I'm trying to teach myself Rust by writing a compiler for COOL.
I have a HashMap that stores multiple nodes by name. I also want each node to refer to its parent node if it has one. This way I am able both to find a node by name or navigate the tree from child to parent in constant time.
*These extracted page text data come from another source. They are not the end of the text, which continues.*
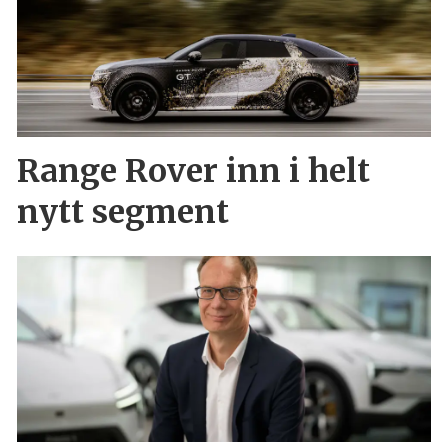
Range Rover inn i helt
nytt segment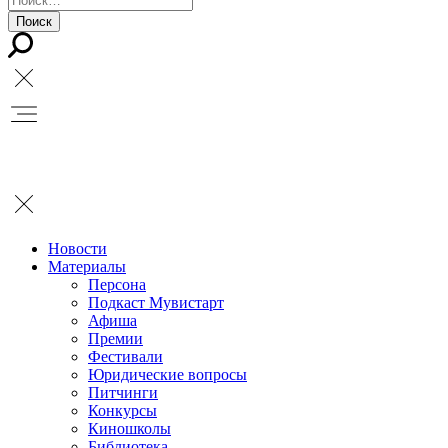
Новости
Материалы
Персона
Подкаст Мувистарт
Афиша
Премии
Фестивали
Юридические вопросы
Питчинги
Конкурсы
Киношколы
Библиотека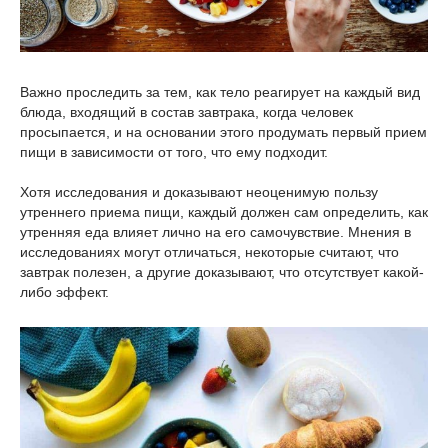
Важно проследить за тем, как тело реагирует на каждый вид
блюда, входящий в состав завтрака, когда человек
просыпается, и на основании этого продумать первый прием
пищи в зависимости от того, что ему подходит.
Хотя исследования и доказывают неоценимую пользу
утреннего приема пищи, каждый должен сам определить, как
утренняя еда влияет лично на его самочувствие. Мнения в
исследованиях могут отличаться, некоторые считают, что
завтрак полезен, а другие доказывают, что отсутствует какой-
либо эффект.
In this example, I want the node named B to reference A
#![allow(unused_variables)]
#![allow(dead_code)]
use std::collections::HashMap;
struct Node {
name: String,
parent_name: Option<String>,
parent: Option<&'static Node>, // I'm not sure this is the correct lifetime
}
fn main() {
let mut hm: HashMap<String, Node> = HashMap::new();
hm.insert(
"A".to_string(),
Node {
name: "A".to_string(),
parent_name: None,
parent: None,
},
);
hm.insert(
"B".to_string(),
Node {
name: "B".to_string(),
parent_name: Some("A".to_string()),
parent: None,
},
);
// ---------------
// This is where things go awry.
let a: &Node = hm.get(&"A".to_string()).unwrap();
let b: &mut Node = hm.get_mut(&"B".to_string()).unwrap();
b.parent = Some(a);
}
No matter how I change the code I get a error based on multiple references and/or lifetime issues. Is there a way to do this in Rust?